## WORK REQUEST:
Your answer should be a single number: how many lines in the data below hold the string "matching".

## Data items:
────

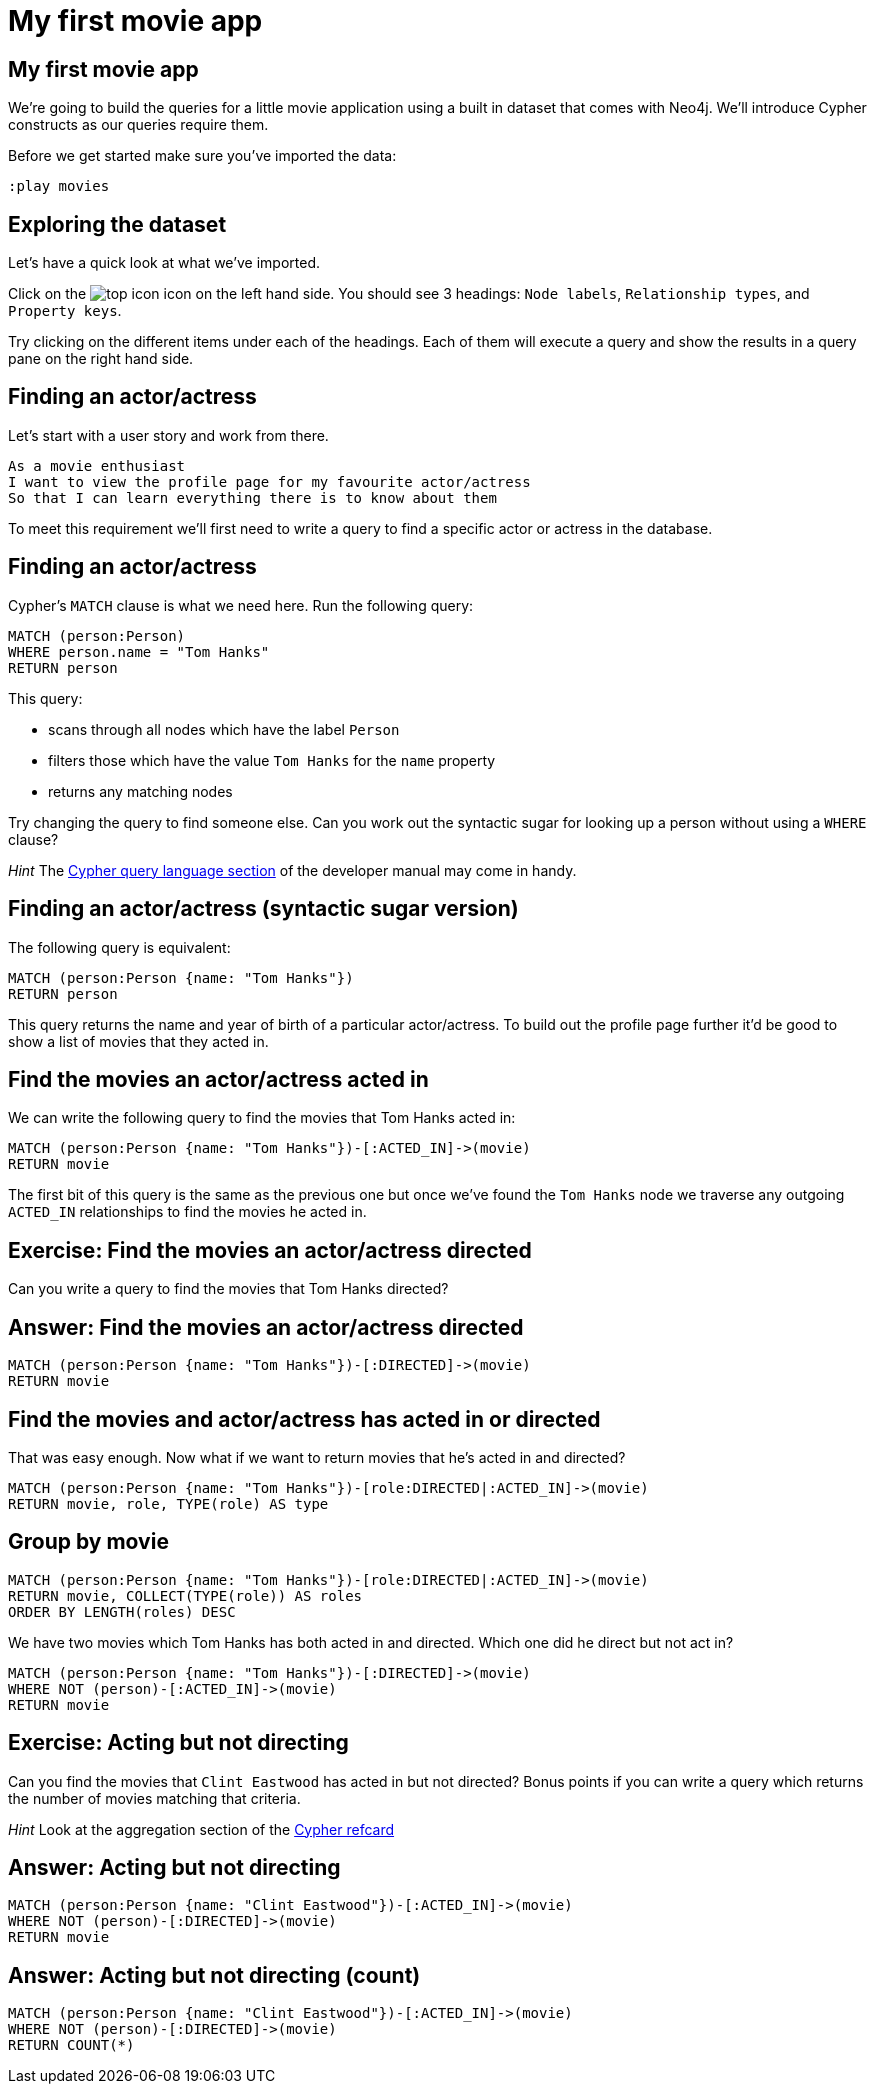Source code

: = My first movie app

== My first movie app

We're going to build the queries for a little movie application using a built in dataset that comes with Neo4j.
We'll introduce Cypher constructs as our queries require them.

Before we get started make sure you've imported the data:

[source, cypher]
----
:play movies
----

== Exploring the dataset

Let's have a quick look at what we've imported.

Click on the image:{img}/top_icon.png[] icon on the left hand side.
You should see 3 headings: `Node labels`, `Relationship types`, and `Property keys`.

Try clicking on the different items under each of the headings.
Each of them will execute a query and show the results in a query pane on the right hand side.

== Finding an actor/actress

Let's start with a user story and work from there.

[verse]
____
As a movie enthusiast
I want to view the profile page for my favourite actor/actress
So that I can learn everything there is to know about them
____

To meet this requirement we'll first need to write a query to find a specific actor or actress in the database.

== Finding an actor/actress

Cypher's `MATCH` clause is what we need here.
Run the following query:

[source, cypher]
----
MATCH (person:Person)
WHERE person.name = "Tom Hanks"
RETURN person
----

This query:

* scans through all nodes which have the label `Person`
* filters those which have the value `Tom Hanks` for the `name` property
* returns any matching nodes

Try changing the query to find someone else.
Can you work out the syntactic sugar for looking up a person without using a `WHERE` clause?

_Hint_ The link:https://neo4j.com/docs/developer-manual/current/cypher/#query-read[Cypher query language section] of the developer manual may come in handy.


== Finding an actor/actress (syntactic sugar version)

The following query is equivalent:

[source, cypher]
----
MATCH (person:Person {name: "Tom Hanks"})
RETURN person
----

This query returns the name and year of birth of a particular actor/actress.
To build out the profile page further it'd be good to show a list of movies that they acted in.

== Find the movies an actor/actress acted in

We can write the following query to find the movies that Tom Hanks acted in:

[source, cypher]
----
MATCH (person:Person {name: "Tom Hanks"})-[:ACTED_IN]->(movie)
RETURN movie
----

The first bit of this query is the same as the previous one but once we've found the `Tom Hanks` node we traverse any outgoing `ACTED_IN` relationships to find the movies he acted in.

== Exercise: Find the movies an actor/actress directed

Can you write a query to find the movies that Tom Hanks directed?

== Answer: Find the movies an actor/actress directed

[source, cypher]
----
MATCH (person:Person {name: "Tom Hanks"})-[:DIRECTED]->(movie)
RETURN movie
----

== Find the movies and actor/actress has acted in or directed

That was easy enough.
Now what if we want to return movies that he's acted in and directed?

[source, cypher]
----
MATCH (person:Person {name: "Tom Hanks"})-[role:DIRECTED|:ACTED_IN]->(movie)
RETURN movie, role, TYPE(role) AS type
----

== Group by movie

[source, cypher]
----
MATCH (person:Person {name: "Tom Hanks"})-[role:DIRECTED|:ACTED_IN]->(movie)
RETURN movie, COLLECT(TYPE(role)) AS roles
ORDER BY LENGTH(roles) DESC
----

We have two movies which Tom Hanks has both acted in and directed.
Which one did he direct but not act in?

[source, cypher]
----
MATCH (person:Person {name: "Tom Hanks"})-[:DIRECTED]->(movie)
WHERE NOT (person)-[:ACTED_IN]->(movie)
RETURN movie
----

== Exercise: Acting but not directing

Can you find the movies that `Clint Eastwood` has acted in but not directed?
Bonus points if you can write a query which returns the number of movies matching that criteria.

_Hint_ Look at the aggregation section of the link:https://neo4j.com/docs/cypher-refcard/current/[Cypher refcard]

== Answer: Acting but not directing

[source, cypher]
----
MATCH (person:Person {name: "Clint Eastwood"})-[:ACTED_IN]->(movie)
WHERE NOT (person)-[:DIRECTED]->(movie)
RETURN movie
----

== Answer: Acting but not directing (count)

[source, cypher]
----
MATCH (person:Person {name: "Clint Eastwood"})-[:ACTED_IN]->(movie)
WHERE NOT (person)-[:DIRECTED]->(movie)
RETURN COUNT(*)
----
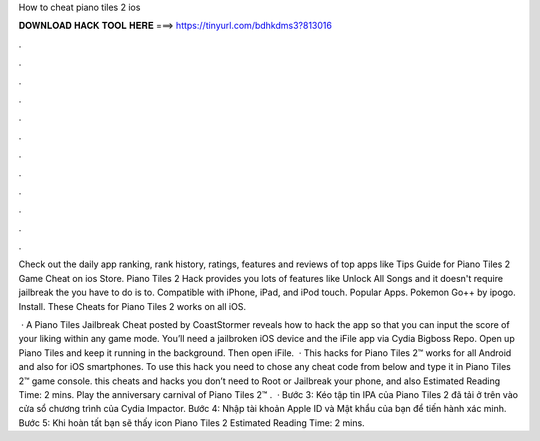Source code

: How to cheat piano tiles 2 ios



𝐃𝐎𝐖𝐍𝐋𝐎𝐀𝐃 𝐇𝐀𝐂𝐊 𝐓𝐎𝐎𝐋 𝐇𝐄𝐑𝐄 ===> https://tinyurl.com/bdhkdms3?813016



.



.



.



.



.



.



.



.



.



.



.



.

Check out the daily app ranking, rank history, ratings, features and reviews of top apps like Tips Guide for Piano Tiles 2 Game Cheat on ios Store. Piano Tiles 2 Hack provides you lots of features like Unlock All Songs and it doesn't require jailbreak the  you have to do is to. Compatible with iPhone, iPad, and iPod touch. Popular Apps. Pokemon Go++ by ipogo. Install. These Cheats for Piano Tiles 2 works on all iOS.

 · A Piano Tiles Jailbreak Cheat posted by CoastStormer reveals how to hack the app so that you can input the score of your liking within any game mode. You’ll need a jailbroken iOS device and the iFile app via Cydia Bigboss Repo. Open up Piano Tiles and keep it running in the background. Then open iFile.  · This hacks for Piano Tiles 2™ works for all Android and also for iOS smartphones. To use this hack you need to chose any cheat code from below and type it in Piano Tiles 2™ game console. this cheats and hacks you don’t need to Root or Jailbreak your phone, and also Estimated Reading Time: 2 mins. Play the anniversary carnival of Piano Tiles 2™ .  · Bước 3: Kéo tập tin IPA của Piano Tiles 2 đã tải ở trên vào cửa sổ chương trình của Cydia Impactor. Bước 4: Nhập tài khoản Apple ID và Mật khẩu của bạn để tiến hành xác minh. Bước 5: Khi hoàn tất bạn sẽ thấy icon Piano Tiles 2 Estimated Reading Time: 2 mins.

────

## TASK RESPONSE:
2